Sunce primarily based its legal position on the fact that the change of the Center was planned without accurate data on the capacity, cost-effectiveness and justification of such a plant and its relationship to environmental damage. Namely, the Government itself assessed CCE Lučino razdolje as a project that has not yet been harmonized with positive regulations and for which it is necessary to make a cost-effectiveness audit by the end of this year.
However, the Ministry did not share the Government’s position (as is unusual for the Republic of Croatia) and grossly ignored the obligations assumed by the Republic of Croatia through relevant EU directives when issuing a Decision stating that no additional environmental impact assessment was needed.
We note that the Center must be organized in a way that meets the obligations of the Law on Sustainable Waste Management and that it must be financially viable. The decision does not explain in a single word how the Center will fulfill these obligations, which also refer to high percentages of waste recycling. It seems that the Ministry and the country do not care whether we dispose of 50,000 tons of mixed waste or 150,000 tons in the karst area where the Center is planned.
Accordingly, the Ministry accepts the removal of the waste sorting plant from the project (the sorting plant is an important part of the plant that is implementing the idea of recycling all valuable waste components) and presents it to the Court as a positive reduction of spatial intervention regardless of the purpose of the plant – waste management. And the name itself says: Waste Management Center. However, not any management is possible here – the Law provides for sustainable management, which has its foundation in a well-organized system of collecting the same waste, which was not mentioned in the project documents.
We remind you that waste is the greatest burden on our environment and that we are increasingly witnessing the devastating effects of unregulated landfills and hasty decisions in dealing with the biggest problem of modern man.

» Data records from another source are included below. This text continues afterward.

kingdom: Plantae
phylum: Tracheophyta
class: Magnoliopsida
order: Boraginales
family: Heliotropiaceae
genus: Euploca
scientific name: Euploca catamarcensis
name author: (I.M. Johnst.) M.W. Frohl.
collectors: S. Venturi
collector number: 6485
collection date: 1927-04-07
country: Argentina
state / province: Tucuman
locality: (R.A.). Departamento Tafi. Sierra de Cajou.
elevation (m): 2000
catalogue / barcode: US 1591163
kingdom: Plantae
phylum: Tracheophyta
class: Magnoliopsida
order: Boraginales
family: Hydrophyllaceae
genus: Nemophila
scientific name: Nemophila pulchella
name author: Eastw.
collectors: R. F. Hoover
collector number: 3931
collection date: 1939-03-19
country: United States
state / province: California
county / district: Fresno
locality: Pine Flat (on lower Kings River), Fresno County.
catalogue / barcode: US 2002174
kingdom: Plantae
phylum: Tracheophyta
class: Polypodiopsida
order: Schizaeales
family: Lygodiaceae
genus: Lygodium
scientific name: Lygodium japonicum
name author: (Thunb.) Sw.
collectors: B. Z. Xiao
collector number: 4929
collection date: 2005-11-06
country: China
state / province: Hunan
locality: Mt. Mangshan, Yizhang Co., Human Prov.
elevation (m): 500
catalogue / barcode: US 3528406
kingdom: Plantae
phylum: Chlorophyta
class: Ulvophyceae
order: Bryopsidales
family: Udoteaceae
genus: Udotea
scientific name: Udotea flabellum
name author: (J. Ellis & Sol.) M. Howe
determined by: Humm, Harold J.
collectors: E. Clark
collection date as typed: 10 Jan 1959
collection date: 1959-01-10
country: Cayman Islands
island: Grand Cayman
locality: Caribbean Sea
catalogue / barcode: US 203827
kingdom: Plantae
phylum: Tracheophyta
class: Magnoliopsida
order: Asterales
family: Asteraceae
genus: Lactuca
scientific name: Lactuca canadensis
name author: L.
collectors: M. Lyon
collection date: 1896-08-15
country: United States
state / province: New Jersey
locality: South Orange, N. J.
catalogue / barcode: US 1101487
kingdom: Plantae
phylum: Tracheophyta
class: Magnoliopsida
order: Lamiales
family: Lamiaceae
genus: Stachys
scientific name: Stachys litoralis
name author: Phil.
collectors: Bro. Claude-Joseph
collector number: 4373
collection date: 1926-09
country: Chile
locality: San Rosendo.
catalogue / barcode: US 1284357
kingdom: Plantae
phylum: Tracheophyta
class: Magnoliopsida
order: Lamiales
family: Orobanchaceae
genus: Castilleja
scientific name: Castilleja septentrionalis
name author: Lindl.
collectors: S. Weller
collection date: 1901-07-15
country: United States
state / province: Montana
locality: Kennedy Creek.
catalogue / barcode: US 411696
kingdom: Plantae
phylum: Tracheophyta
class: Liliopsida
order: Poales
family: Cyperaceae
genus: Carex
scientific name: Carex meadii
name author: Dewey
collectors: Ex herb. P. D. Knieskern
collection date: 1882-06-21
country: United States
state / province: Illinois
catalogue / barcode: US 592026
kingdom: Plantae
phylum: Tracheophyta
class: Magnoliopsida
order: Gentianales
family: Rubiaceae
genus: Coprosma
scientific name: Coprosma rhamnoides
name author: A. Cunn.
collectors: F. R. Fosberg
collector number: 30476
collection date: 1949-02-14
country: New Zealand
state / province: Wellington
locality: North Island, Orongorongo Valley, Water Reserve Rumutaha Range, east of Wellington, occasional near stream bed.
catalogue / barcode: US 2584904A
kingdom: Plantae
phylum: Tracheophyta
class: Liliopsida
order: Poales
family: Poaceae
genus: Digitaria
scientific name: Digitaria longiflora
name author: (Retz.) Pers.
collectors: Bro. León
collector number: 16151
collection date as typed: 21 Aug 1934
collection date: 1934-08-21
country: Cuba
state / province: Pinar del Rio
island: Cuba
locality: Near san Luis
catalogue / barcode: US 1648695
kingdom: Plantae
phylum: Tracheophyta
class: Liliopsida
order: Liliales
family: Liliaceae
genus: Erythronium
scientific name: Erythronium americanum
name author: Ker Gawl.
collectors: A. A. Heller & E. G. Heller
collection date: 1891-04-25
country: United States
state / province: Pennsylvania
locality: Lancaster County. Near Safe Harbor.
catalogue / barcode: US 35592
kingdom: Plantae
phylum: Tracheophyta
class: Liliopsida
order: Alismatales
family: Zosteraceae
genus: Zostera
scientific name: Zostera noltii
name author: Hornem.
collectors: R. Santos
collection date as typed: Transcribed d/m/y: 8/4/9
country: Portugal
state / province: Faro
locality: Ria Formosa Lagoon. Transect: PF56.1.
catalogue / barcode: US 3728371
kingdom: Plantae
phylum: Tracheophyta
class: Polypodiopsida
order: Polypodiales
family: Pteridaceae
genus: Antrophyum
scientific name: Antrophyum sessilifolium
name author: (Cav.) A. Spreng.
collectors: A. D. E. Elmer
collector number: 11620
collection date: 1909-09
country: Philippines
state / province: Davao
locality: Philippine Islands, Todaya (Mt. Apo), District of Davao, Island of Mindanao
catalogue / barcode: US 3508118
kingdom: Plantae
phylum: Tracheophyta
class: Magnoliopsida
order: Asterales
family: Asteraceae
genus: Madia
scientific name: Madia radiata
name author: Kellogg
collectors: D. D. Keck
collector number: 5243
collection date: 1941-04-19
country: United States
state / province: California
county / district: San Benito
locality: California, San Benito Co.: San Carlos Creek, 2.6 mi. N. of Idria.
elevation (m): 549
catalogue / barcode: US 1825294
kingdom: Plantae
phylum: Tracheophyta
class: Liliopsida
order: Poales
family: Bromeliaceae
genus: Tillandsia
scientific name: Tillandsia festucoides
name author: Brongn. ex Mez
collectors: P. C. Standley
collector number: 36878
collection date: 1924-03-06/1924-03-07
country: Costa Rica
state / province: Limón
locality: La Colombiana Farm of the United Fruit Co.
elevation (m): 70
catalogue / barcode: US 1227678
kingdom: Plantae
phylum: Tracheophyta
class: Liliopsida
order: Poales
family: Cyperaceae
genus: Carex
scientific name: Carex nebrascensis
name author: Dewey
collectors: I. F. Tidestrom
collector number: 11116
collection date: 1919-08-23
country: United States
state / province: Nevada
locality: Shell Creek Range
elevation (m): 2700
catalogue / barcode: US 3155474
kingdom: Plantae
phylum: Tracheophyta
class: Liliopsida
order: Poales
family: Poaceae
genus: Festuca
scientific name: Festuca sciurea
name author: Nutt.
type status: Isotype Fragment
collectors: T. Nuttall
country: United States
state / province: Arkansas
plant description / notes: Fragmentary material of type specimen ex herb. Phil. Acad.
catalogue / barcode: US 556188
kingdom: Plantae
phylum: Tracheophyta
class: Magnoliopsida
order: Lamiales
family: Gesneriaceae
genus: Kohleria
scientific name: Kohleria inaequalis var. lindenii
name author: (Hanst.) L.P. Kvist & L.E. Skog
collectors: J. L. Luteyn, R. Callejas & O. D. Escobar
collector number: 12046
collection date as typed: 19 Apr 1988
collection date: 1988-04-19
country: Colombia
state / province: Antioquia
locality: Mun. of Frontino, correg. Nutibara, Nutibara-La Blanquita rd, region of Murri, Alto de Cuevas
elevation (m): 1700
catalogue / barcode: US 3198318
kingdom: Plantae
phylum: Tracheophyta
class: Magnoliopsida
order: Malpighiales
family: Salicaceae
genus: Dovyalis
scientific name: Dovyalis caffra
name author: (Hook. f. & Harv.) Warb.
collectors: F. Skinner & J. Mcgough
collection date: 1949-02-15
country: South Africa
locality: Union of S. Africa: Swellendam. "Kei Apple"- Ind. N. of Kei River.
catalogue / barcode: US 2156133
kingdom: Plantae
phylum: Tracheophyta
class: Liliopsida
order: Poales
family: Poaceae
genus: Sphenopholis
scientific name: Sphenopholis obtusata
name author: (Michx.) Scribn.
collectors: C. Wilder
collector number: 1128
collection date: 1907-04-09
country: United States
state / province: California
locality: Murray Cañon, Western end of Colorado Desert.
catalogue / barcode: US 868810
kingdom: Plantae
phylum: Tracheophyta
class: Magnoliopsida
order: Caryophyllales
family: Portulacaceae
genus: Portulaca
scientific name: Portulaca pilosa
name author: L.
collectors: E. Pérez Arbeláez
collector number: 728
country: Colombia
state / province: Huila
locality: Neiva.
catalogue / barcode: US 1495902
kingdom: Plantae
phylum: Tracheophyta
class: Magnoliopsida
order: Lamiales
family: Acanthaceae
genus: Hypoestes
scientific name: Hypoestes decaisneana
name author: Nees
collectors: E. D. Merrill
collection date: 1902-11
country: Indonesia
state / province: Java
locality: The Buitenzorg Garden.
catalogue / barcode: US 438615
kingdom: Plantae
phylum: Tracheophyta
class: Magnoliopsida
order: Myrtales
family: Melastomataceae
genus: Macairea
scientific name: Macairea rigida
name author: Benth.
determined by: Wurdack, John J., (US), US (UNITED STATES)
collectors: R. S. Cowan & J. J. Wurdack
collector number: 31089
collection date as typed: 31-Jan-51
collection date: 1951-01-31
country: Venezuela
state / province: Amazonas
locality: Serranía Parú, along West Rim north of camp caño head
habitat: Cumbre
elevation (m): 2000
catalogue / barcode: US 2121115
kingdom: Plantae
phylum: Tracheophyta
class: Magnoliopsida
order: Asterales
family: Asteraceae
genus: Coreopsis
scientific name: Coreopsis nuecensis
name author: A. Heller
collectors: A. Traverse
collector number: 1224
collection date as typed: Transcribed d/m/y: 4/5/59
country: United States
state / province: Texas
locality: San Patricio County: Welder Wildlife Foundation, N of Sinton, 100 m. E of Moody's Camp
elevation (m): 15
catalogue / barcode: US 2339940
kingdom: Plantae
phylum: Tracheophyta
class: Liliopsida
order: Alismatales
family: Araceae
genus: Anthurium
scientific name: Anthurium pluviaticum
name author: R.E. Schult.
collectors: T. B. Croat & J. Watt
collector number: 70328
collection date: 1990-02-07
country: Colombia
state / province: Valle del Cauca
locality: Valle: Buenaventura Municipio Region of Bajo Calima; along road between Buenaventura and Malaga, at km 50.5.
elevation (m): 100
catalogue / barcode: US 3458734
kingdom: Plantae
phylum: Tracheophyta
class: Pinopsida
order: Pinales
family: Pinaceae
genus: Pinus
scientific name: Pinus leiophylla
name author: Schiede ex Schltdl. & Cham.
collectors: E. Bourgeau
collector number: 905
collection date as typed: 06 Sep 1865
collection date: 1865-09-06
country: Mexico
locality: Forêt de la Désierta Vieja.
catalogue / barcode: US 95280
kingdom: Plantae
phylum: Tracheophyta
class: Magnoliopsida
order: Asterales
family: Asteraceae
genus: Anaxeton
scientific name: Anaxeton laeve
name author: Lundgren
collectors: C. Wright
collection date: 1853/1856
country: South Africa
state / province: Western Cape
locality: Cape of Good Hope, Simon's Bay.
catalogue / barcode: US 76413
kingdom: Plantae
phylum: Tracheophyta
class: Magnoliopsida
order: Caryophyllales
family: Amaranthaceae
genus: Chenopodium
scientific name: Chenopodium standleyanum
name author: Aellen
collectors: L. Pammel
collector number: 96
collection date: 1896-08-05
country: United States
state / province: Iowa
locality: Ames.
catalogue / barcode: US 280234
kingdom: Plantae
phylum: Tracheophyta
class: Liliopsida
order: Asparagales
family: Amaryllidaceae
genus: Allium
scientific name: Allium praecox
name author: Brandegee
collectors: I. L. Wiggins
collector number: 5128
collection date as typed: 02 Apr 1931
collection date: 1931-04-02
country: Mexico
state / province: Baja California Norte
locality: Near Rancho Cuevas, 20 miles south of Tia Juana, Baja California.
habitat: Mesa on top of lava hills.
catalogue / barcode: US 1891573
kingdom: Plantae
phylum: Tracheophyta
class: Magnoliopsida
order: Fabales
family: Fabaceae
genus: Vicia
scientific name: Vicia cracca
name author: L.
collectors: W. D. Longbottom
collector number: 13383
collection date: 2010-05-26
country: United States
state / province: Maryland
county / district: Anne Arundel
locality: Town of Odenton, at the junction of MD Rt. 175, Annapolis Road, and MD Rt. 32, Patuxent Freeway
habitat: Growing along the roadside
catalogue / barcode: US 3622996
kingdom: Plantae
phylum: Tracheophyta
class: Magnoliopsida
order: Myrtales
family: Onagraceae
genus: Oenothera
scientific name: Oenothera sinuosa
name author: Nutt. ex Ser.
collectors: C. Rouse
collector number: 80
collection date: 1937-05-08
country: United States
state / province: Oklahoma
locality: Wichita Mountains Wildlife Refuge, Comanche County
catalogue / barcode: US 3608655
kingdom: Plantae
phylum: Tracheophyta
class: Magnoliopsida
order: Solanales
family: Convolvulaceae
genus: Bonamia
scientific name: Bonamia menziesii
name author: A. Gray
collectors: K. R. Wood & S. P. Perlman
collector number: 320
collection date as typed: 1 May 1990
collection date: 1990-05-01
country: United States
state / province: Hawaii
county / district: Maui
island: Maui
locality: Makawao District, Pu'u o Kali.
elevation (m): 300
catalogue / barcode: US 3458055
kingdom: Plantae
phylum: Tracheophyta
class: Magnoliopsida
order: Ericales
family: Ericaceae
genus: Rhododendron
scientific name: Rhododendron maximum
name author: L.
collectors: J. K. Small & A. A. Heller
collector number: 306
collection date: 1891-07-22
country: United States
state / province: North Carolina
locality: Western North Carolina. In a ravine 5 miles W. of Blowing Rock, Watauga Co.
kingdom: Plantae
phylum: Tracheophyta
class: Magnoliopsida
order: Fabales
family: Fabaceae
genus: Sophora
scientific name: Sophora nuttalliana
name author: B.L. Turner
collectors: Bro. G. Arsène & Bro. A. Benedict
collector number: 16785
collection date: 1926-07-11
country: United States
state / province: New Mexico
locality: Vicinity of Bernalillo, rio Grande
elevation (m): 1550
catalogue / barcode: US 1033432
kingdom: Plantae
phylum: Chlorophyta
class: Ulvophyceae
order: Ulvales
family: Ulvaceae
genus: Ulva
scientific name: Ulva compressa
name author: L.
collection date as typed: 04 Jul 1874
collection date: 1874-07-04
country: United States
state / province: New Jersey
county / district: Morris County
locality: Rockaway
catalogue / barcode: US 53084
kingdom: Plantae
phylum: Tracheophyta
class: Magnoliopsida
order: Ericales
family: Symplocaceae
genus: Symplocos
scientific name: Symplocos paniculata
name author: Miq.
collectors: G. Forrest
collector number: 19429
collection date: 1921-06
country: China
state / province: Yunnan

Apart from the reasons why Sunce argued why the project does not meet the requirements of waste management regulations, there are other reasons related to a number of procedural omissions made by the Ministry in the procedure (disregard for cross-border impact on BiH, violation of Aarhus Convention, ..).
Despite the well-elaborated and evidence-based position of Sunce, the Administrative Court issued a verdict in early July rejecting the claim of Sunce and confirming the Ministry’s decision and ordering Sunce to pay HRK 6,250.00 to the interested party.
As Sunce still insists that it is not enough to say that the project has no impact on the environment and that environmental impact assessments must be carried out taking into account all the facts and the purpose of the project (in this case responsible waste management), an appeal was filed this week with the High Administrative Court of the Republic of Croatia, the outcome of which we will inform you about on our website.